There were a few minor issues with conflicting data coming from the internal sensors, but on the whole, the flight was a success.

CEO, Rafi Yoeli is adamant that ‘The Cormorant’ will bring about a step change in many areas; “Just imagine a dirty bomb in a city, and chemical substance of something else, and this vehicle can come in robotically, remotely piloted, come into a street and decontaminate the area”.

The only resemblance to a car is the rough size and weight, aside from that, it’s very different. The company has filed 39 patents so far and the propulsion system is all-new; it uses internal rotors rather than a helicopter style blade, this means that it should be safer and easier to get into places where a normal helicopter couldn’t, due to the risk of damaging the blades.
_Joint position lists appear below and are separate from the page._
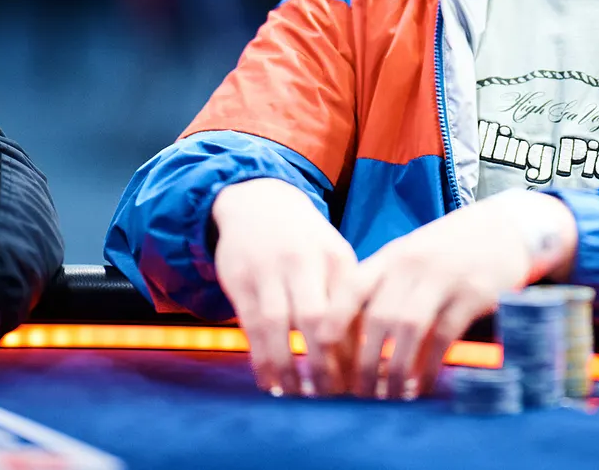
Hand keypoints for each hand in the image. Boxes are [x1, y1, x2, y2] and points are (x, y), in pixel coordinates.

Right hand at [211, 177, 358, 397]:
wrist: (256, 202)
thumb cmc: (305, 242)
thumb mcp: (332, 258)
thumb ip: (346, 300)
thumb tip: (359, 359)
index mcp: (334, 258)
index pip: (348, 310)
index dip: (352, 350)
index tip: (358, 383)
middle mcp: (302, 261)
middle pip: (314, 317)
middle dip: (322, 362)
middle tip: (330, 397)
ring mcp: (267, 270)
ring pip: (277, 324)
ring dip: (287, 366)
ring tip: (297, 397)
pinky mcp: (239, 280)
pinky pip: (249, 325)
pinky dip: (259, 358)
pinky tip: (269, 382)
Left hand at [323, 190, 576, 400]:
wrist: (506, 227)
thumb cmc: (451, 250)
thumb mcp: (412, 257)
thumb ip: (384, 287)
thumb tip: (351, 337)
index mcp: (391, 256)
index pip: (351, 288)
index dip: (332, 323)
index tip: (321, 356)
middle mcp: (413, 265)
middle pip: (377, 317)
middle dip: (364, 362)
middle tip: (359, 394)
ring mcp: (443, 278)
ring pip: (408, 328)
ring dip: (395, 370)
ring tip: (389, 397)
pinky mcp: (473, 293)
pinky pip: (444, 336)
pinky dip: (429, 366)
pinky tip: (421, 386)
Yoeli says that it will lift around 500 kg (approx. 1,100 lbs) and can travel at up to 115 MPH. It hasn’t yet reached the standard for the Federal Aviation Administration certification, but Yoeli is confident that isn’t an issue.

Urban Aeronautics expect to see the Cormorant (once called the ‘Air Mule’) in full production and ready for sale in 2020, certainly not before that. With 15 years of development and costs to recoup, its surely not going to be cheap; no official pricing structure exists as of yet for the drone, but Yoeli reckons that the total cost of the project so far is in the region of $14,000,000 – that’s some figure to recoup.

The uses (once proven) could be many; Yoeli already sees the drone being used in such scenarios as decontamination, but passenger transport, military transport, even transporting goods are all real possibilities on the cards.

Of course, Yoeli plays down the military aspect as you’d expect, but the possibility is very real.

As the drone flies more test miles, they’re going to iron out the bugs in the system, for their first flight, there were remarkably few issues, Urban Aeronautics are confident that they really were just minor sensor problems.

What do you think of The Cormorant? Is it something you’d fly in?